Exercise instructions ▸ Output every record below exactly.

━━━━━ Data extract ━━━━━

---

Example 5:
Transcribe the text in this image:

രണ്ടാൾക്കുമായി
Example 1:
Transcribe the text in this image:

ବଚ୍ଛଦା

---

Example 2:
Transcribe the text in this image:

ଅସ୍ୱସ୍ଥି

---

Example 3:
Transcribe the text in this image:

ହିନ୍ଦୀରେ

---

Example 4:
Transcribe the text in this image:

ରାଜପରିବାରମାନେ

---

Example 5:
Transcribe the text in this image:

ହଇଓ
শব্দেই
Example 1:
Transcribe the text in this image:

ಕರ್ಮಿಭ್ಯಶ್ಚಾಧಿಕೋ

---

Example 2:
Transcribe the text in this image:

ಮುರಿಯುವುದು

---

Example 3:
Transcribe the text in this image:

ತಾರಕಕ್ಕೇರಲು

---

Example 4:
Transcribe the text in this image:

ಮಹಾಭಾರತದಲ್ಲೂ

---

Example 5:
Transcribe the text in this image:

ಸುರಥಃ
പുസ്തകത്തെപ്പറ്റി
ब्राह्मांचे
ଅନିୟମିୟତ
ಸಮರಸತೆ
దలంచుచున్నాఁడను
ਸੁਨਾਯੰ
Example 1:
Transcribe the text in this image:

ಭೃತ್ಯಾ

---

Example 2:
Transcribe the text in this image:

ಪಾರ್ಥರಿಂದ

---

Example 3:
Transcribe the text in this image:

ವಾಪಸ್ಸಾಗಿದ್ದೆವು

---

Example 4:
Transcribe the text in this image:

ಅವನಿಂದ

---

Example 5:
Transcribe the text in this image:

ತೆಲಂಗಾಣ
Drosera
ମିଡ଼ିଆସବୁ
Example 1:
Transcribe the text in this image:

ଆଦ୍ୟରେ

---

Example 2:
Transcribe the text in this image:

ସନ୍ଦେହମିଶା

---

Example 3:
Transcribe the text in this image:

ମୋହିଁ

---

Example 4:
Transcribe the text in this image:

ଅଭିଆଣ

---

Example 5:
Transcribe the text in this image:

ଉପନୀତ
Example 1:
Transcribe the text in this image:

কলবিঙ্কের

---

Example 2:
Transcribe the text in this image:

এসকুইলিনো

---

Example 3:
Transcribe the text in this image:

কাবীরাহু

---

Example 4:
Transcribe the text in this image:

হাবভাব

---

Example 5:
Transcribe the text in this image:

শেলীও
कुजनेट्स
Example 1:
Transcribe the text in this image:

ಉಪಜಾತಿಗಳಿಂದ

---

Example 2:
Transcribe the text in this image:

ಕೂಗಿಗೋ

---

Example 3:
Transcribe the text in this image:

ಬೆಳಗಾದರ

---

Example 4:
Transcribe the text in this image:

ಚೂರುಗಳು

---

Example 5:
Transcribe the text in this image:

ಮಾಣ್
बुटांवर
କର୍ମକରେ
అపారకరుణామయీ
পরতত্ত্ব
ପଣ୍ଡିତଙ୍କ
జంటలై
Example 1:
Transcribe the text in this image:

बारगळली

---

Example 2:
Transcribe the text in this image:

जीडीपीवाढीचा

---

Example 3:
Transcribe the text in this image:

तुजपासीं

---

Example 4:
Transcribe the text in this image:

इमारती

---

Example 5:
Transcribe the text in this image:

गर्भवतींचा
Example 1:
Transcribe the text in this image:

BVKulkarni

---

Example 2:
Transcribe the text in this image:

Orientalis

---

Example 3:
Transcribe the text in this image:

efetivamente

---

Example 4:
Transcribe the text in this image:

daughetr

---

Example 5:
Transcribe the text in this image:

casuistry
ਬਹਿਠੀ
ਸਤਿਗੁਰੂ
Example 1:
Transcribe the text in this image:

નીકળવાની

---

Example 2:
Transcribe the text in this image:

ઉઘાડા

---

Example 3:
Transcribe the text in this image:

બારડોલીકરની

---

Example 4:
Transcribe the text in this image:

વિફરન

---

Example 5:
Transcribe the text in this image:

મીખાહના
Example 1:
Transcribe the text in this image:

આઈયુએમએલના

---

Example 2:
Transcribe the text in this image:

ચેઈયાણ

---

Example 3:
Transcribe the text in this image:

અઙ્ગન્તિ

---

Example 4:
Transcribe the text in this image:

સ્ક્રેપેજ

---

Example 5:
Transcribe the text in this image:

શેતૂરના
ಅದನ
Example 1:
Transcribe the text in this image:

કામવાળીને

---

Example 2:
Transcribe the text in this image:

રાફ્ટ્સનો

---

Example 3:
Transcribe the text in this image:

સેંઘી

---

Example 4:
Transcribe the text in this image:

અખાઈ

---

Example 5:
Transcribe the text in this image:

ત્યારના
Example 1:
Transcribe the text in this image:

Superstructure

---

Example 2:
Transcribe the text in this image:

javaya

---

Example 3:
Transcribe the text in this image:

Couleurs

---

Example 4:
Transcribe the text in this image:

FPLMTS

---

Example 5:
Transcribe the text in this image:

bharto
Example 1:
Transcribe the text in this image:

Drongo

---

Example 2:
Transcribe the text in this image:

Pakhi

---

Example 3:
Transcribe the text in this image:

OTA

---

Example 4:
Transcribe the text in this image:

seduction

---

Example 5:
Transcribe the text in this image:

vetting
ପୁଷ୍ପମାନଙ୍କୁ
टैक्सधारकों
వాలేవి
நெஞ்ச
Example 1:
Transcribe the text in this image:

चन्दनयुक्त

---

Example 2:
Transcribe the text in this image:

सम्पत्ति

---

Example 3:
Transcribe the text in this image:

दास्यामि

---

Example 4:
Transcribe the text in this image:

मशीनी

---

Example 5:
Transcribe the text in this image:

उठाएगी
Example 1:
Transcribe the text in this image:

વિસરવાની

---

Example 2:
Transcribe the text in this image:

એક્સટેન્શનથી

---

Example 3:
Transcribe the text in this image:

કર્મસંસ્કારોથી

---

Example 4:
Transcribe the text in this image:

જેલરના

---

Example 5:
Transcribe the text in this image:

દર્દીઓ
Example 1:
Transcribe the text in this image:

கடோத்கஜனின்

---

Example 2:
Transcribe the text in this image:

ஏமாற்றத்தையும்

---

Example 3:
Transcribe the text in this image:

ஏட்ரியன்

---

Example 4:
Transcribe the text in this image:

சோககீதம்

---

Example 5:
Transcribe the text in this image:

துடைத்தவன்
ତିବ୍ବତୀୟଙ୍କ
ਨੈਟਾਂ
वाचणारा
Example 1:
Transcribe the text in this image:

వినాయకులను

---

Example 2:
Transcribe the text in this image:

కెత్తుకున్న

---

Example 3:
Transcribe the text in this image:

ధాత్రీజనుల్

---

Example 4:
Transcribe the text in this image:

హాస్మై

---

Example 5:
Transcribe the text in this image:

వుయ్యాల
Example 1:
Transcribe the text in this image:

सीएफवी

━━━━━

Output of the exercise ▸
---

Example 5:
Transcribe the text in this image:

രണ്ടാൾക്കുമായി
Example 1:
Transcribe the text in this image:

ବଚ୍ଛଦା

---

Example 2:
Transcribe the text in this image:

ଅସ୍ୱସ୍ଥି

---

Example 3:
Transcribe the text in this image:

ହିନ୍ଦୀରେ

---

Example 4:
Transcribe the text in this image:

ରାଜପରିବାରମାନେ

---

Example 5:
Transcribe the text in this image:

ହଇଓ
শব্দেই
Example 1:
Transcribe the text in this image:

ಕರ್ಮಿಭ್ಯಶ್ಚಾಧಿಕೋ

---

Example 2:
Transcribe the text in this image:

ಮುರಿಯುವುದು

---

Example 3:
Transcribe the text in this image:

ತಾರಕಕ್ಕೇರಲು

---

Example 4:
Transcribe the text in this image:

ಮಹಾಭಾರತದಲ್ಲೂ

---

Example 5:
Transcribe the text in this image:

ಸುರಥಃ
പുസ്തകത്തെപ്പറ്റി
ब्राह्मांचे
ଅନିୟମିୟତ
ಸಮರಸತೆ
దలంచుచున్నాఁడను
ਸੁਨਾਯੰ
Example 1:
Transcribe the text in this image:

ಭೃತ್ಯಾ

---

Example 2:
Transcribe the text in this image:

ಪಾರ್ಥರಿಂದ

---

Example 3:
Transcribe the text in this image:

ವಾಪಸ್ಸಾಗಿದ್ದೆವು

---

Example 4:
Transcribe the text in this image:

ಅವನಿಂದ

---

Example 5:
Transcribe the text in this image:

ತೆಲಂಗಾಣ
Drosera
ମିଡ଼ିଆସବୁ
Example 1:
Transcribe the text in this image:

ଆଦ୍ୟରେ

---

Example 2:
Transcribe the text in this image:

ସନ୍ଦେହମିଶା

---

Example 3:
Transcribe the text in this image:

ମୋହିଁ

---

Example 4:
Transcribe the text in this image:

ଅଭିଆଣ

---

Example 5:
Transcribe the text in this image:

ଉପନୀତ
Example 1:
Transcribe the text in this image:

কলবিঙ্কের

---

Example 2:
Transcribe the text in this image:

এসকুইলিনো

---

Example 3:
Transcribe the text in this image:

কাবীরাহু

---

Example 4:
Transcribe the text in this image:

হাবভাব

---

Example 5:
Transcribe the text in this image:

শেলীও
कुजनेट्स
Example 1:
Transcribe the text in this image:

ಉಪಜಾತಿಗಳಿಂದ

---

Example 2:
Transcribe the text in this image:

ಕೂಗಿಗೋ

---

Example 3:
Transcribe the text in this image:

ಬೆಳಗಾದರ

---

Example 4:
Transcribe the text in this image:

ಚೂರುಗಳು

---

Example 5:
Transcribe the text in this image:

ಮಾಣ್
बुटांवर
କର୍ମକରେ
అపారకరుణామయీ
পরতত্ত্ব
ପଣ୍ଡିତଙ୍କ
జంటలై
Example 1:
Transcribe the text in this image:

बारगळली

---

Example 2:
Transcribe the text in this image:

जीडीपीवाढीचा

---

Example 3:
Transcribe the text in this image:

तुजपासीं

---

Example 4:
Transcribe the text in this image:

इमारती

---

Example 5:
Transcribe the text in this image:

गर्भवतींचा
Example 1:
Transcribe the text in this image:

BVKulkarni

---

Example 2:
Transcribe the text in this image:

Orientalis

---

Example 3:
Transcribe the text in this image:

efetivamente

---

Example 4:
Transcribe the text in this image:

daughetr

---

Example 5:
Transcribe the text in this image:

casuistry
ਬਹਿਠੀ
ਸਤਿਗੁਰੂ
Example 1:
Transcribe the text in this image:

નીકળવાની

---

Example 2:
Transcribe the text in this image:

ઉઘાડા

---

Example 3:
Transcribe the text in this image:

બારડોલીકરની

---

Example 4:
Transcribe the text in this image:

વિફરન

---

Example 5:
Transcribe the text in this image:

મીખાહના
Example 1:
Transcribe the text in this image:

આઈયુએમએલના

---

Example 2:
Transcribe the text in this image:

ચેઈયાણ

---

Example 3:
Transcribe the text in this image:

અઙ્ગન્તિ

---

Example 4:
Transcribe the text in this image:

સ્ક્રેપેજ

---

Example 5:
Transcribe the text in this image:

શેતૂરના
ಅದನ
Example 1:
Transcribe the text in this image:

કામવાળીને

---

Example 2:
Transcribe the text in this image:

રાફ્ટ્સનો

---

Example 3:
Transcribe the text in this image:

સેંઘી

---

Example 4:
Transcribe the text in this image:

અખાઈ

---

Example 5:
Transcribe the text in this image:

ત્યારના
Example 1:
Transcribe the text in this image:

Superstructure

---

Example 2:
Transcribe the text in this image:

javaya

---

Example 3:
Transcribe the text in this image:

Couleurs

---

Example 4:
Transcribe the text in this image:

FPLMTS

---

Example 5:
Transcribe the text in this image:

bharto
Example 1:
Transcribe the text in this image:

Drongo

---

Example 2:
Transcribe the text in this image:

Pakhi

---

Example 3:
Transcribe the text in this image:

OTA

---

Example 4:
Transcribe the text in this image:

seduction

---

Example 5:
Transcribe the text in this image:

vetting
ପୁଷ୍ପମାନଙ୍କୁ
टैक्सधारकों
వాలేవి
நெஞ்ச
Example 1:
Transcribe the text in this image:

चन्दनयुक्त

---

Example 2:
Transcribe the text in this image:

सम्पत्ति

---

Example 3:
Transcribe the text in this image:

दास्यामि

---

Example 4:
Transcribe the text in this image:

मशीनी

---

Example 5:
Transcribe the text in this image:

उठाएगी
Example 1:
Transcribe the text in this image:

વિસરવાની

---

Example 2:
Transcribe the text in this image:

એક્સટેન્શનથી

---

Example 3:
Transcribe the text in this image:

કર્મસંસ્કારોથી

---

Example 4:
Transcribe the text in this image:

જેલરના

---

Example 5:
Transcribe the text in this image:

દર્દીઓ
Example 1:
Transcribe the text in this image:

கடோத்கஜனின்

---

Example 2:
Transcribe the text in this image:

ஏமாற்றத்தையும்

---

Example 3:
Transcribe the text in this image:

ஏட்ரியன்

---

Example 4:
Transcribe the text in this image:

சோககீதம்

---

Example 5:
Transcribe the text in this image:

துடைத்தவன்
ତିବ୍ବତୀୟଙ୍କ
ਨੈਟਾਂ
वाचणारा
Example 1:
Transcribe the text in this image:

వినాయకులను

---

Example 2:
Transcribe the text in this image:

కెత్తుకున్న

---

Example 3:
Transcribe the text in this image:

ధాత్రీజనుల్

---

Example 4:
Transcribe the text in this image:

హాస్మై

---

Example 5:
Transcribe the text in this image:

వుయ్యాల
Example 1:
Transcribe the text in this image:

सीएफवी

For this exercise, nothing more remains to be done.